Supplied text:
□ □ □ □ □ □ □
From owner-TAINO-L@MAELSTROM.STJOHNS.EDU Sat Mar 30 01:00:04 2002
Date: Sat, 30 Mar 2002 00:42:08 -0500
Subject: TAINO-L Digest—27 Mar 2002 to 29 Mar 2002 (#2002-25)
To: Recipients of TAINO-L digests <TAINO-L@MAELSTROM.STJOHNS.EDU>
-------------------------
Date: Fri, 29 Mar 2002 12:56:34 -0500
From: Ramon Rivera <Cultural-Affairs@TAINO-TRIBE.ORG>
Subject: Deep Look: The Spanish Conquest
Tau Guaitiao(s), Hello Friends,
I found this web page of interest and wanted to share it with the
members of the Taino forum.
http://www.discoverhaiti.com/history00_4_1.htm
I found very many islands filled with people without number, and all of them I have taken possession for their Highnesses... As soon as I arrived in the Indies, on the first Island which I found, I took some of the natives by force in order that they might learn and might give me information on whatever there is in these parts
Christopher Columbus
On December 5 or 6 1492 a fateful wind led Christopher Columbus to the island of Haiti that he renamed Espanola thinking that it looked like Spain. Guacanagaric, the cacique of the Marien in the northern part of the island, warmly welcomed Columbus. He thought the Taino looked coward and could easily be defeated and enslaved:
They...brought us parrots and balls of cotton and spears and many other things... They would make fine servants... With fifty men we could subjugate them all and make them do whatever we want.
On Christmas night, his biggest ship, the Santa Maria sank on a harbor
of the island. With its remnants, Columbus built the fortress of the
Navidad. He left thirty-nine men at the fortress and sailed to Spain
on January 16, 1493 taking with him six Taino captives and a cargo of
parrots, plants and gold. The purpose of Columbus’s second
voyage was to colonize, control and exploit the island. His goal was
to bring to the Spaniards as much gold as they need...and as many
slaves as they ask.
□ □ □ □ □ □ □
Excerpted records:

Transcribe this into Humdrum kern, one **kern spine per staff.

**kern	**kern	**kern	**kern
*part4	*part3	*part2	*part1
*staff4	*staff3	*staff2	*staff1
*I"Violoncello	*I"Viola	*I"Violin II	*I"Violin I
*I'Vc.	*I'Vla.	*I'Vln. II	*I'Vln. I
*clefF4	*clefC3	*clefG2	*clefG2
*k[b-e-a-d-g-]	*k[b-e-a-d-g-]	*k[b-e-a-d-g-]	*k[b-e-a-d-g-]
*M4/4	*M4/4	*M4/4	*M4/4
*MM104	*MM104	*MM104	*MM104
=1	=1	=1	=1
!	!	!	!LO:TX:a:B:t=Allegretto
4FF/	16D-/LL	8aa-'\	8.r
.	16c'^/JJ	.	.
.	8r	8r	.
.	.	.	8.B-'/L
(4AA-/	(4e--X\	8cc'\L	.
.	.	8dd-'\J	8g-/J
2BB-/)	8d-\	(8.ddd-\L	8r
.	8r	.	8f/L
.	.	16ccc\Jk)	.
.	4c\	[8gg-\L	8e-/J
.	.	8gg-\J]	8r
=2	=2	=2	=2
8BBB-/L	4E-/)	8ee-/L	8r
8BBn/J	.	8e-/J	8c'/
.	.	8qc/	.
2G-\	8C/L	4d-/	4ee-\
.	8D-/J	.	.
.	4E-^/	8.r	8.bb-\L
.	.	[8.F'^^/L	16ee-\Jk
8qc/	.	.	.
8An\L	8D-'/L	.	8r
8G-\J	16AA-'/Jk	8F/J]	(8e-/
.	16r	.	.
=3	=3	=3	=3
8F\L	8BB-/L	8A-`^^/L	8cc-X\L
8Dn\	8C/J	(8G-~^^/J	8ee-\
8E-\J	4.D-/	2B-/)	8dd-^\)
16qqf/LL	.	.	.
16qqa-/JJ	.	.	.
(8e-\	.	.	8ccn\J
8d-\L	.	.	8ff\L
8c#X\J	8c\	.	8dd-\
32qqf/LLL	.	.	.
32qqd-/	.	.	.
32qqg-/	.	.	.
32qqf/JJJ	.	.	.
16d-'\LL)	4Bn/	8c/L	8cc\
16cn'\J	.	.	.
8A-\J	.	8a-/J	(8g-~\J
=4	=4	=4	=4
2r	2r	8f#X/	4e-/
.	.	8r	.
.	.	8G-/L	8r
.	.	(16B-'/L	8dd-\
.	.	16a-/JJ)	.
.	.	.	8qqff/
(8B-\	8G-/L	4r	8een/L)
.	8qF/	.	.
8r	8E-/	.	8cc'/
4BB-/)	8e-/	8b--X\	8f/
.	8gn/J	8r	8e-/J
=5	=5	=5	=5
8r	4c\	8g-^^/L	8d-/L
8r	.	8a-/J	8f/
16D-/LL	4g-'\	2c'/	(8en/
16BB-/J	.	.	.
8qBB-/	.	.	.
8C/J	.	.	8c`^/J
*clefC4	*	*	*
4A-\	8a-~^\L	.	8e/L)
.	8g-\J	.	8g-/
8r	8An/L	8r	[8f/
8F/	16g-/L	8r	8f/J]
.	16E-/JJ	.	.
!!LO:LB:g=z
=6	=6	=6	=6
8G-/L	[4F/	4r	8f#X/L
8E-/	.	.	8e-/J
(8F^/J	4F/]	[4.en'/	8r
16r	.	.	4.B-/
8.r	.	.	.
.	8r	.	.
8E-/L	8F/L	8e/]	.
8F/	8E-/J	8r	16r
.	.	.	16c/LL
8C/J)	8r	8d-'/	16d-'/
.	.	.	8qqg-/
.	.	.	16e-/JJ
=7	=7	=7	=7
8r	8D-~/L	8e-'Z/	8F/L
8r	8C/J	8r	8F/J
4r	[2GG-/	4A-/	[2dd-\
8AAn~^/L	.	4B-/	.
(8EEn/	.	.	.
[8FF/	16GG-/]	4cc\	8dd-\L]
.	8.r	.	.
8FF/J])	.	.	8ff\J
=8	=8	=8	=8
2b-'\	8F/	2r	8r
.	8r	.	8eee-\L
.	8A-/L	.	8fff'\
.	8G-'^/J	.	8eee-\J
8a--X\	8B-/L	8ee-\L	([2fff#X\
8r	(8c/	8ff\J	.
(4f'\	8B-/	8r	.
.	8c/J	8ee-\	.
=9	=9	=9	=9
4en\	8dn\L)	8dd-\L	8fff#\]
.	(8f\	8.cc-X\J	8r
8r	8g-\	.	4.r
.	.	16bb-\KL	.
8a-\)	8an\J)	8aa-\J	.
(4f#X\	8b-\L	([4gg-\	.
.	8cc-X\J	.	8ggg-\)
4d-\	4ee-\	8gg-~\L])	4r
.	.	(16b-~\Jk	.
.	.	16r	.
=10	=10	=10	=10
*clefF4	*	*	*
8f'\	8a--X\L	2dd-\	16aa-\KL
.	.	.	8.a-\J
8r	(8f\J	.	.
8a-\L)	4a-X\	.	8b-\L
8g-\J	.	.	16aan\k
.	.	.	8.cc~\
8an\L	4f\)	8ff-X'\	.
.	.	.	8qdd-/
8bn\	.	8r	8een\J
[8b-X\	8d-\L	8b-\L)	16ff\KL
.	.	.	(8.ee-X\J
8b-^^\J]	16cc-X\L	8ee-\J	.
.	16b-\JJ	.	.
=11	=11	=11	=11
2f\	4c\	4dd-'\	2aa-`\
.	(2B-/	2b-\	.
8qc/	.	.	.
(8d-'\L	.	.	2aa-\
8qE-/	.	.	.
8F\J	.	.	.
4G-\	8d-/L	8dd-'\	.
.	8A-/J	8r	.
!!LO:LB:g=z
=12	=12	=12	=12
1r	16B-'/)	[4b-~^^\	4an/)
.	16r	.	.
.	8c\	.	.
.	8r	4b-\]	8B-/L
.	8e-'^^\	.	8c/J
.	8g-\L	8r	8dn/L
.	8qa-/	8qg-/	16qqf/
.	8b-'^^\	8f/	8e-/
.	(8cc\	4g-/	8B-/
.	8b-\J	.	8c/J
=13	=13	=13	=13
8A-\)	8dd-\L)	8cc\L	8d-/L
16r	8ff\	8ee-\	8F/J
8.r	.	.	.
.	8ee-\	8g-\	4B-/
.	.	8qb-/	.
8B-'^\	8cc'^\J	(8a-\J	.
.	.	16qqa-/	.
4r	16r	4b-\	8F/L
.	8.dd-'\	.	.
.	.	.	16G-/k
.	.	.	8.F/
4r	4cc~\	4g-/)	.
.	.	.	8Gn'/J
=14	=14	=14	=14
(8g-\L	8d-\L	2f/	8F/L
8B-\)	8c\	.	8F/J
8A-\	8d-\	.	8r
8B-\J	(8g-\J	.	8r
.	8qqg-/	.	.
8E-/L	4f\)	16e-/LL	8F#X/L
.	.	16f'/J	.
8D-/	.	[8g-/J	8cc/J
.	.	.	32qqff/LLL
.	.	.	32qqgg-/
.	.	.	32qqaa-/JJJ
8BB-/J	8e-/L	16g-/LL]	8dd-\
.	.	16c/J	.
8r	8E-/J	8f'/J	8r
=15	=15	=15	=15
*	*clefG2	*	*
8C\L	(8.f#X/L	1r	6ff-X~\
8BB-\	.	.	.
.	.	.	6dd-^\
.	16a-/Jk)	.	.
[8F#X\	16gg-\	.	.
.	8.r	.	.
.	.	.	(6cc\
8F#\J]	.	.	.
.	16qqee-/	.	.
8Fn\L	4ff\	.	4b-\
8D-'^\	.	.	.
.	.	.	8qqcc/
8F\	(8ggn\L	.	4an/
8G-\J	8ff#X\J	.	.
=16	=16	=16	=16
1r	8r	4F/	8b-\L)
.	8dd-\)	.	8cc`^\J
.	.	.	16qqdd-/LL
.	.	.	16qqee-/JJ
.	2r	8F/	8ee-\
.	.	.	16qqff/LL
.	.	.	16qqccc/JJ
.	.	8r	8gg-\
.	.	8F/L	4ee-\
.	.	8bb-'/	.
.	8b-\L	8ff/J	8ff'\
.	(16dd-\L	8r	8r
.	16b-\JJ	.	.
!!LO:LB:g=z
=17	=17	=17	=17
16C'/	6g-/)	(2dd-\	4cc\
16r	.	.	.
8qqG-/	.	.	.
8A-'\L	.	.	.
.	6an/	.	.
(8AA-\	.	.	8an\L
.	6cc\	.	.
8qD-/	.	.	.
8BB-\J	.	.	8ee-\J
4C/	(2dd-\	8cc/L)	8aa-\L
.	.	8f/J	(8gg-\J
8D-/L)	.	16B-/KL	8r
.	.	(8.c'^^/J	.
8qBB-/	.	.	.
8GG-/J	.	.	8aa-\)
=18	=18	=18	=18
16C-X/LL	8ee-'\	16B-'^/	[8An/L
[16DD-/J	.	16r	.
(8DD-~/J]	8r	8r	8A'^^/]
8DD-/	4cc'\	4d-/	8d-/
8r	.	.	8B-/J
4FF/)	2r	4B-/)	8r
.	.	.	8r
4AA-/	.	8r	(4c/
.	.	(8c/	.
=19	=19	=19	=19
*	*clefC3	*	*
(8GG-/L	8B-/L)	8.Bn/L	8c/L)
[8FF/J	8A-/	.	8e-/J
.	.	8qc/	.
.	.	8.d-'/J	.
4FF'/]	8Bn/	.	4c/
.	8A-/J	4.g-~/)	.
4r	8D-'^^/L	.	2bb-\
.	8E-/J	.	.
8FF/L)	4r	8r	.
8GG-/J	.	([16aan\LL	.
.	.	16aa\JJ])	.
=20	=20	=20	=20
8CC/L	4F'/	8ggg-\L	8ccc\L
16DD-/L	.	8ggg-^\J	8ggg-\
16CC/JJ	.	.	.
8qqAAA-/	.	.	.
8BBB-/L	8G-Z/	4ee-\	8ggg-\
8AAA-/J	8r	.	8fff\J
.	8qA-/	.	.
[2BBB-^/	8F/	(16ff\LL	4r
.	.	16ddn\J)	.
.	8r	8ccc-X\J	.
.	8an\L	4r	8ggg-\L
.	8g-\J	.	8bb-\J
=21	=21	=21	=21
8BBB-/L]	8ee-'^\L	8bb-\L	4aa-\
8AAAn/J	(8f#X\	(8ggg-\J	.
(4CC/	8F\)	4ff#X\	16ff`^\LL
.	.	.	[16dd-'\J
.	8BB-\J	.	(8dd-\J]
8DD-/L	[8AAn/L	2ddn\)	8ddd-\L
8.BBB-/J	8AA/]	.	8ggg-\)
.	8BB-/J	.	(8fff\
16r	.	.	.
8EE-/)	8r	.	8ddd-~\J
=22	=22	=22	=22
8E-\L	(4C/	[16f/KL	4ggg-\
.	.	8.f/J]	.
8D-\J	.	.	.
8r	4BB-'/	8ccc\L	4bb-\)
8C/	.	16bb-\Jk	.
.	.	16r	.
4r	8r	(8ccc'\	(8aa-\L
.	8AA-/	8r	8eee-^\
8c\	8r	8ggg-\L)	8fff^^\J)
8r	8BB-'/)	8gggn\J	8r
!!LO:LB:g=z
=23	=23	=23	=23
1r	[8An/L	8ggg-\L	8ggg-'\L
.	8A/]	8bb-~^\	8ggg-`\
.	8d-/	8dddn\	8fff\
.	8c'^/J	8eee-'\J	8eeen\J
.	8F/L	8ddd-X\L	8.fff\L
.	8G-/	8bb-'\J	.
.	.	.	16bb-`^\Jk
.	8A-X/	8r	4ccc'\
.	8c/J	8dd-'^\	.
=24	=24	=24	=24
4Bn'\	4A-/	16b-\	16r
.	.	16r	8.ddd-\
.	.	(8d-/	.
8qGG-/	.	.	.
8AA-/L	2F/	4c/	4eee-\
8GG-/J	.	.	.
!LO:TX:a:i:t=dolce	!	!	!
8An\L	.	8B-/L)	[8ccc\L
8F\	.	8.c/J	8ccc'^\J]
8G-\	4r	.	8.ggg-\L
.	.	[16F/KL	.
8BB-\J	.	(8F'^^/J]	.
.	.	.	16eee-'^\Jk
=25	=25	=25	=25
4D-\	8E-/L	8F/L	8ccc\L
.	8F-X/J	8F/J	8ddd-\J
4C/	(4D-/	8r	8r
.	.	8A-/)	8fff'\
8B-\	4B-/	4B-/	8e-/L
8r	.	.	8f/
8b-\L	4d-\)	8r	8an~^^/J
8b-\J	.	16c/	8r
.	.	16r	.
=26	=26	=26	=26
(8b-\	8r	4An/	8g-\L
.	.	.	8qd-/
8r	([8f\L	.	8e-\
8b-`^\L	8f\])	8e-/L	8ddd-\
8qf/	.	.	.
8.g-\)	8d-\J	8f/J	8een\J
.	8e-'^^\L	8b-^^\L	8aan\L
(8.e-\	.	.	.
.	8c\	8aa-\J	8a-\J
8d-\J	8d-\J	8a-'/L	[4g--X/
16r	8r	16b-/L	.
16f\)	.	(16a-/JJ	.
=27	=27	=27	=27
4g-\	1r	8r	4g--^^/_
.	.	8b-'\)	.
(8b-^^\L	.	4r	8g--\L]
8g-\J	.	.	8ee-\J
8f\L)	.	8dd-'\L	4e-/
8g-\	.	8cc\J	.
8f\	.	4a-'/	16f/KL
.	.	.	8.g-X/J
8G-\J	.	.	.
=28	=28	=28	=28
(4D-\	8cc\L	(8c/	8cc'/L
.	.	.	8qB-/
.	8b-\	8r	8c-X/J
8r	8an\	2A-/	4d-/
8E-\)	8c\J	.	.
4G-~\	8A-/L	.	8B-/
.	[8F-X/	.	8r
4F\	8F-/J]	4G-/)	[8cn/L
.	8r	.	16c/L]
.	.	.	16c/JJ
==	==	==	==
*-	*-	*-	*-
□ □ □ □ □ □ □
Problems:
• a. According to the digest, on what date did Columbus sail to Spain after leaving men at the fortress?
• b. Say whether each statement agrees with the digest, and quote the words that decide it.
(i) Columbus left thirty-nine men at the fortress of the Navidad.
(ii) The Santa Maria sank on New Year's night.
(iii) Guacanagaric was the cacique of the Marien in the southern part of the island.

Answers for the tasks:
• a. January 16, 1493

• b.
(i) Yes: "He left thirty-nine men at the fortress"
(ii) No: "On Christmas night, his biggest ship, the Santa Maria sank on a harbor"
(iii) No: "the cacique of the Marien in the northern part of the island"